Quand je lui ai dit que je craignais de parler en public, il m’a confié qu’il avait déjà eu un problème de bégaiement. Sa capacité de dévoiler cette vulnérabilité m’a encouragée à oser sortir de l’ombre. Je me souviens qu’il a dit : « Tu connais le sujet mieux que quiconque dans cette pièce. » J’avais déjà tenté de m’attaquer à ce problème en assistant à un atelier offert aux étudiants de premier cycle de l’Université McGill. D’ailleurs, cet atelier m’a appris non seulement à gérer l’anxiété, mais aussi à structurer mes idées et à faire en sorte que mon auditoire retienne les informations essentielles. Encore aujourd’hui, je suis reconnaissante d’avoir reçu ce soutien. Mais en tant que novice, la perspective de faire un exposé devant des médecins, des résidents et d’autres membres du personnel me rendait nerveuse malgré tout.

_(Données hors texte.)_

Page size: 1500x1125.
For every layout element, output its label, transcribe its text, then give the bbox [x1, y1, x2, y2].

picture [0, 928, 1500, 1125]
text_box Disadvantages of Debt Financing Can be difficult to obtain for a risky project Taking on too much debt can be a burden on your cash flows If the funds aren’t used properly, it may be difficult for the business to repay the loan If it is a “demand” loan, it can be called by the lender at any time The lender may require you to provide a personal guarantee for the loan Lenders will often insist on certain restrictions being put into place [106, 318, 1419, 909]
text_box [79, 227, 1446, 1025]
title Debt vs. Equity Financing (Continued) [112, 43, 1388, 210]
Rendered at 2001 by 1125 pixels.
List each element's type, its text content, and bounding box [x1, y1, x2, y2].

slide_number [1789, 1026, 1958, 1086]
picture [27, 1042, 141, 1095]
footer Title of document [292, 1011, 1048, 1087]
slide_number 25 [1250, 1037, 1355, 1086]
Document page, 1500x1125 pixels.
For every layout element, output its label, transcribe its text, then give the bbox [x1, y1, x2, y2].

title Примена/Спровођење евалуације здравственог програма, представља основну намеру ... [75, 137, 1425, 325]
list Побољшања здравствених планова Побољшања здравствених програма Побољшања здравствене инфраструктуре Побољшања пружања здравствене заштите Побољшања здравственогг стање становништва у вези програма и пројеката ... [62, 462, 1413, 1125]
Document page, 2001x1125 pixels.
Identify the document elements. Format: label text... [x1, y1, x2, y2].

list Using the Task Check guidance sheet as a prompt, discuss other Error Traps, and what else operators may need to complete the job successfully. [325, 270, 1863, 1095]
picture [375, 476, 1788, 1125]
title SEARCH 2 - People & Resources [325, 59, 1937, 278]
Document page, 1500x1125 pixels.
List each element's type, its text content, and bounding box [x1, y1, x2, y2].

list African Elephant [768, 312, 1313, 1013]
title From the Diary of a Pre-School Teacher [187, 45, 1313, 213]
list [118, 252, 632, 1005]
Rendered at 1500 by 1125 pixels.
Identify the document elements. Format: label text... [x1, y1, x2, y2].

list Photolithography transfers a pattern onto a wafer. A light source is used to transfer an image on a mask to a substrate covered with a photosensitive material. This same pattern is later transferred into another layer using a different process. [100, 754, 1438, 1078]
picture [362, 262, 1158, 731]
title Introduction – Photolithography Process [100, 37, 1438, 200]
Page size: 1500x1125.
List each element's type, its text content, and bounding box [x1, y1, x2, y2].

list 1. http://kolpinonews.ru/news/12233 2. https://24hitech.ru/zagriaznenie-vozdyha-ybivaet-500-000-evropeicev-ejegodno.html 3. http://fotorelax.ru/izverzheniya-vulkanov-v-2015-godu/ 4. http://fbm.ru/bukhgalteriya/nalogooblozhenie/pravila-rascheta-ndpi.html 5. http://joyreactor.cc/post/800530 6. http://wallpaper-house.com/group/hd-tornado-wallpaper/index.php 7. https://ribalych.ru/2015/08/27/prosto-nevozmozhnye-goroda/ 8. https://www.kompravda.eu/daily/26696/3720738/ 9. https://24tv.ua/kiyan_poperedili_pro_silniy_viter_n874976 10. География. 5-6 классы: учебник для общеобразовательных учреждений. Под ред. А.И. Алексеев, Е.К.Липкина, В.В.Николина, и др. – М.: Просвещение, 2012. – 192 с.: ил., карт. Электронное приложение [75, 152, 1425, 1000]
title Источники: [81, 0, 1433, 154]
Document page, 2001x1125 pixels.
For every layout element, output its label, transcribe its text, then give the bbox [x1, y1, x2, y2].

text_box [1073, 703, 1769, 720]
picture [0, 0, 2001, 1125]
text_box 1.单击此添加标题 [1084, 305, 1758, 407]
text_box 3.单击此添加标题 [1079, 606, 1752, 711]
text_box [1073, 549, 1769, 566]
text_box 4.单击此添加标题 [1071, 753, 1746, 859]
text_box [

Avant l’événement, en fouillant dans ma garde-robe d’étudiante, j’étais désemparée. J’avais un pantalon lavande et une chemise beige toute simple, et c’était à peu près tout. J’ai investi une somme exagérée dans une écharpe indienne noire et violet brodée de fil d’or, pour me donner un style professionnel. Quand je me suis levée pour m’adresser à la salle pleine à craquer, je me suis souvenue des paroles du Pr Melzack. Effectivement, je contribuais à l’étude depuis plus d’un an et je la connaissais en long et en large. Cet exposé fut le premier d’une multitude d’autres que je donnerais lors de conférences scientifiques au cours de ma carrière. L’un de mes souvenirs frappants est le moment où le Dr Kinch, directeur du Département d’obstétrique et gynécologie, en plus de me complimenter pour mon travail, m’a demandé ce qui m’avait attirée vers ce sujet. Ma réponse l’a fait rire : « Oh! Je suis un peu obsédée par la douleur et je veux en apprendre plus. » Puis, il a dit : « Parfait! Les personnes obsédées font d’excellents chercheurs! Continuez! »

Patricia Dobkin, Ph.D. (McGill University)

Et c’est ce que j’ai fait. J’ai effectué des études supérieures en psychologie clinique, en m’intéressant à la médecine comportementale, puis une étude de doctorat portant sur une intervention psychosociale auprès de patients atteints du cancer, suivie d’une étude postdoctorale sur les déterminants de l’alcoolisme au sein d’une population à risque. Mon intérêt initial pour la gestion de la douleur a refait surface pendant les deux décennies que j’ai passées à la Division d’épidémiologie clinique de l’HGM, où j’ai mené des recherches en rhumatologie. Aujourd’hui, en tant que professeure agrégée au Département de médecine de l’école et associée des programmes de soins holistiques de McGill, je consacre mon énergie à promouvoir le bien-être des médecins et des autres professionnels de la santé.

Je veux exprimer ma gratitude, non seulement envers le mentor qui m’a ouvert des portes, mais aussi pour la formation rigoureuse que j’ai reçue pendant mes études et pour la liberté dont je bénéficie pour viser l’excellence dans le cadre de mes recherches et de mon travail clinique, et ce, depuis 30 ans.

[Melzack R., Taenzer P., Feldman P. et Kinch R. A. Labour is still painful after prepared childbirth training. Can Med Assoc J. 1981;125(4):357-363.]